= Work to be completed =
Please turn the entries into a Markdown table with the columns No. and Text. Begin at the first line, stop after the line that has "ಅನಿಲರೂಪಕ್ಕೆ", and give each nonblank line its own numbered row.

= Material for this task =
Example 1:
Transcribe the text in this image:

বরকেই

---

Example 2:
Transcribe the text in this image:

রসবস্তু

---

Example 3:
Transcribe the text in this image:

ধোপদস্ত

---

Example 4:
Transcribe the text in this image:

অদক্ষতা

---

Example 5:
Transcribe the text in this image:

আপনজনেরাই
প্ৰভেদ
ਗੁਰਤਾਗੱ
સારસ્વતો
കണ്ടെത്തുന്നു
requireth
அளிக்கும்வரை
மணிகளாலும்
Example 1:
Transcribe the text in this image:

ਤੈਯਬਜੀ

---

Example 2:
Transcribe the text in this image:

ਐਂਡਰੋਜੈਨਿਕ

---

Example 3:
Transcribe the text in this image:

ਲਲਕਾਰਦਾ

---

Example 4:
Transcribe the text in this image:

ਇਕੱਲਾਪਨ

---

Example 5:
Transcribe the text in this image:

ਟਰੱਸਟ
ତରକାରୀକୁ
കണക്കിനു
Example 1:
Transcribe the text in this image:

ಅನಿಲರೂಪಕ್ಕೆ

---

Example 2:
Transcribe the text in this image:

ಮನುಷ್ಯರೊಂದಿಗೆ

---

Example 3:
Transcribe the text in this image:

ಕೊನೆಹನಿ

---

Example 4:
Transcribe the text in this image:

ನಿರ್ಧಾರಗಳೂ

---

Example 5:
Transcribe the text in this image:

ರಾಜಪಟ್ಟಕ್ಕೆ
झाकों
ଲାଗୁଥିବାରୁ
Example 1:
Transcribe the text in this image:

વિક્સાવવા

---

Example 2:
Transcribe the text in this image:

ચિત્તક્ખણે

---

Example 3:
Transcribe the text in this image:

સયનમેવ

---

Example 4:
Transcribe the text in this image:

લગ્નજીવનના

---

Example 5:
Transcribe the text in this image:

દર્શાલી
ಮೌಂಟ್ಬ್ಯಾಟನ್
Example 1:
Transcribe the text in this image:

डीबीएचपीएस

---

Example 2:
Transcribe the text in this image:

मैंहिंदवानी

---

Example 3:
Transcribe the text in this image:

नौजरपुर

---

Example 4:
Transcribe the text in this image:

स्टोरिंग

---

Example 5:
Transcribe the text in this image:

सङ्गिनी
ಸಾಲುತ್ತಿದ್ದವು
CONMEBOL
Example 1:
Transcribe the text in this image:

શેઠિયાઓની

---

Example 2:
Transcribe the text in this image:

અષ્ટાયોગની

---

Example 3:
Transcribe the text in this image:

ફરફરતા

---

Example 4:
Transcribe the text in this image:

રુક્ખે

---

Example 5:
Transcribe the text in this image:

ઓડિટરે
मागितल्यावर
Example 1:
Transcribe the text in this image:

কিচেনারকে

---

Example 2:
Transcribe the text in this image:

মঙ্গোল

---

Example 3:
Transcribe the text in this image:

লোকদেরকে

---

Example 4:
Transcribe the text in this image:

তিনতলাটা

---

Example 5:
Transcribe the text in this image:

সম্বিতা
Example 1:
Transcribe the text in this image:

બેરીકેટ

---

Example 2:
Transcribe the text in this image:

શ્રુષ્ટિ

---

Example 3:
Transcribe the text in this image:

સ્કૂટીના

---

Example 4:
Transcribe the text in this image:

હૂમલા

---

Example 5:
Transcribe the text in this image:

= Result below =
| No. | Text |
|---|---|
| 1 | Example 1: |
| 2 | Transcribe the text in this image: |
| 3 | বরকেই |
| 4 | --- |
| 5 | Example 2: |
| 6 | Transcribe the text in this image: |
| 7 | রসবস্তু |
| 8 | --- |
| 9 | Example 3: |
| 10 | Transcribe the text in this image: |
| 11 | ধোপদস্ত |
| 12 | --- |
| 13 | Example 4: |
| 14 | Transcribe the text in this image: |
| 15 | অদক্ষতা |
| 16 | --- |
| 17 | Example 5: |
| 18 | Transcribe the text in this image: |
| 19 | আপনজনেরাই |
| 20 | প্ৰভেদ |
| 21 | ਗੁਰਤਾਗੱ |
| 22 | સારસ્વતો |
| 23 | കണ്ടെത്തുന്നു |
| 24 | requireth |
| 25 | அளிக்கும்வரை |
| 26 | மணிகளாலும் |
| 27 | Example 1: |
| 28 | Transcribe the text in this image: |
| 29 | ਤੈਯਬਜੀ |
| 30 | --- |
| 31 | Example 2: |
| 32 | Transcribe the text in this image: |
| 33 | ਐਂਡਰੋਜੈਨਿਕ |
| 34 | --- |
| 35 | Example 3: |
| 36 | Transcribe the text in this image: |
| 37 | ਲਲਕਾਰਦਾ |
| 38 | --- |
| 39 | Example 4: |
| 40 | Transcribe the text in this image: |
| 41 | ਇਕੱਲਾਪਨ |
| 42 | --- |
| 43 | Example 5: |
| 44 | Transcribe the text in this image: |
| 45 | ਟਰੱਸਟ |
| 46 | ତରକାରୀକୁ |
| 47 | കണക്കിനു |
| 48 | Example 1: |
| 49 | Transcribe the text in this image: |
| 50 | ಅನಿಲರೂಪಕ್ಕೆ |